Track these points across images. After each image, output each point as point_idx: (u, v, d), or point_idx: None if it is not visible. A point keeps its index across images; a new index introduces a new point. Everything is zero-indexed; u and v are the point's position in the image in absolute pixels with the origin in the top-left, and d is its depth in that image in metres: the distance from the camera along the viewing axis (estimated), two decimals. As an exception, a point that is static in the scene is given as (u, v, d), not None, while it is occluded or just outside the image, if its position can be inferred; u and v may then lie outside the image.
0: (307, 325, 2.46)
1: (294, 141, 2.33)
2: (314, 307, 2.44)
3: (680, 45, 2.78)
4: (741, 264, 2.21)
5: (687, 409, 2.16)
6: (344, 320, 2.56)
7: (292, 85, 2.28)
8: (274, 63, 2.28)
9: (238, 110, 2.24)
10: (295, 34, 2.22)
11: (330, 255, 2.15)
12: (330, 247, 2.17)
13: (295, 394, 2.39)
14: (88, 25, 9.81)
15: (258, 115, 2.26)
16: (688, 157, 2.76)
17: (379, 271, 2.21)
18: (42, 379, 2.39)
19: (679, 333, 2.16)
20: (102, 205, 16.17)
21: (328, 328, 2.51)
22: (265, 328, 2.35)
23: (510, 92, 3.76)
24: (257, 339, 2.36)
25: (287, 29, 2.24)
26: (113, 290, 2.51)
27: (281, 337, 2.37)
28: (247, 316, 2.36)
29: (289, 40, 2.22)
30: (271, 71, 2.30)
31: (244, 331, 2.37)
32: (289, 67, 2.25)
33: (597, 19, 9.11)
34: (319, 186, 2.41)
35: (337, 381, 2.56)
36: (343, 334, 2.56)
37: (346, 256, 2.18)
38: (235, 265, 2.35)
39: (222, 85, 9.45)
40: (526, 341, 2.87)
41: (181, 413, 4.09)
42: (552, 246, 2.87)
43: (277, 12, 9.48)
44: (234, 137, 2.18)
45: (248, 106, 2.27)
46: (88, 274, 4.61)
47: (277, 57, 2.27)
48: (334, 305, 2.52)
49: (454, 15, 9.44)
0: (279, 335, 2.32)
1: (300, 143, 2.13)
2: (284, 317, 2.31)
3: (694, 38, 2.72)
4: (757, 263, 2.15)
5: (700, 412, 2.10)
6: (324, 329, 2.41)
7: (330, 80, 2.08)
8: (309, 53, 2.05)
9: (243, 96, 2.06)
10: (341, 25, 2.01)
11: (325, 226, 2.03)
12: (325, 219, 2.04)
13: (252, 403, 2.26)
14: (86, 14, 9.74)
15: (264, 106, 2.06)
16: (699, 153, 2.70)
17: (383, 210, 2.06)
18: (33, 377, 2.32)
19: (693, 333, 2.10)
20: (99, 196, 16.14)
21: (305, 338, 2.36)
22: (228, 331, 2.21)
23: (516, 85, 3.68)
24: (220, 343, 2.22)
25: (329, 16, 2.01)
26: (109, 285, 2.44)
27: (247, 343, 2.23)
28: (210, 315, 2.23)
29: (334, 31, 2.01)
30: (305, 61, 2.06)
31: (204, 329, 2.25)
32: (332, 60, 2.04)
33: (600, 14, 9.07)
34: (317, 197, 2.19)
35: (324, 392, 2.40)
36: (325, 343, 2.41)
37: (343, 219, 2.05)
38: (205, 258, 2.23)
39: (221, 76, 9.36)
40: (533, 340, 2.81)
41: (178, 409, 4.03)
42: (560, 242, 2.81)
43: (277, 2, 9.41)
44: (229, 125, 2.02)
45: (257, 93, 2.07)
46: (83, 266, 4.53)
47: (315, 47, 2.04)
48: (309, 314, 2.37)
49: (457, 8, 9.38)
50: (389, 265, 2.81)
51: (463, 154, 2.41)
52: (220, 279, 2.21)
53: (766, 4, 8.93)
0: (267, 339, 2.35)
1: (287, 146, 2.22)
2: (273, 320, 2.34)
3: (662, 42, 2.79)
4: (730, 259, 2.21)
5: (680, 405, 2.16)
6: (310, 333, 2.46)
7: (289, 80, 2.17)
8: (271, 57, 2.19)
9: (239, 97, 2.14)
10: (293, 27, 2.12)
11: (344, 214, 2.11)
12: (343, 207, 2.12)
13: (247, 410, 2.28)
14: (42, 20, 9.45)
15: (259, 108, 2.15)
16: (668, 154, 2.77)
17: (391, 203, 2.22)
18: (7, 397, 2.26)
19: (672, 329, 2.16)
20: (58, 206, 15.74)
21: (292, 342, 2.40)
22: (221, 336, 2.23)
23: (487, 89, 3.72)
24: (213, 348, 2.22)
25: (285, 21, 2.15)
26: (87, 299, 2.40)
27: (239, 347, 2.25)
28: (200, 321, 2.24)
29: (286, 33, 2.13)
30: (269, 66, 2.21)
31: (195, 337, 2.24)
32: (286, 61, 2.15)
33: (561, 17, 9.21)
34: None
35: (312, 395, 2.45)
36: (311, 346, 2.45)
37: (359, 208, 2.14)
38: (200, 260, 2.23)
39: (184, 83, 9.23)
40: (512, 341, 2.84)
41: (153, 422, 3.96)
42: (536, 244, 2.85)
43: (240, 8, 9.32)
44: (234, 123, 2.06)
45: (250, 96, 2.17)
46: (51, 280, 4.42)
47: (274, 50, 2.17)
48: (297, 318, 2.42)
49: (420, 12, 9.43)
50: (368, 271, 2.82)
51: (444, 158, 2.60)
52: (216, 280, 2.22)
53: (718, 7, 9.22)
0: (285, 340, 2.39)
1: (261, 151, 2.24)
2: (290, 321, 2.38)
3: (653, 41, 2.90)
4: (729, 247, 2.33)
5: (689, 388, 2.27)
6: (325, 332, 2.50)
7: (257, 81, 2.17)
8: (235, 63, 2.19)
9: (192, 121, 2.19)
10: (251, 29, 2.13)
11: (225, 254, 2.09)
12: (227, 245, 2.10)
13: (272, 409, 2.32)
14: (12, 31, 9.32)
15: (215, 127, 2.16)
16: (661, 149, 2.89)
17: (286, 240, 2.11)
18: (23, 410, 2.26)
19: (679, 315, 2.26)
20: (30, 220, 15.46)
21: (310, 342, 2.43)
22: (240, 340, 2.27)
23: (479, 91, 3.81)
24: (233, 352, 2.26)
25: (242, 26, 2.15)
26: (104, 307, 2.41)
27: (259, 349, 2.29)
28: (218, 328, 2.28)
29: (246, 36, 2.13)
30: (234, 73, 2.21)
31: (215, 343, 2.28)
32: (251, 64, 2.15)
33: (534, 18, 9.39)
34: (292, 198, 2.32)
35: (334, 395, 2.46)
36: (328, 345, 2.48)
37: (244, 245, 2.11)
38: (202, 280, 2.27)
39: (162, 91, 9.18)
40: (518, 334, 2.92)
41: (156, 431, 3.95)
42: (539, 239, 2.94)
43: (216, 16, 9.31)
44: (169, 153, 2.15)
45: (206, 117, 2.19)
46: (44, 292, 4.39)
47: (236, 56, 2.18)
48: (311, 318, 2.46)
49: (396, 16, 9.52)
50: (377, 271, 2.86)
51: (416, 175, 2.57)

----

◆ EXERCISE DIRECTIONS
The exact lines of the material above starting at the one that contains "9: (238, 110, 2.24)" and ending at the one that contains "21: (328, 328, 2.51)" are what to retype; leave out everything else.

◆ ANSWER FOR THIS EXERCISE
9: (238, 110, 2.24)
10: (295, 34, 2.22)
11: (330, 255, 2.15)
12: (330, 247, 2.17)
13: (295, 394, 2.39)
14: (88, 25, 9.81)
15: (258, 115, 2.26)
16: (688, 157, 2.76)
17: (379, 271, 2.21)
18: (42, 379, 2.39)
19: (679, 333, 2.16)
20: (102, 205, 16.17)
21: (328, 328, 2.51)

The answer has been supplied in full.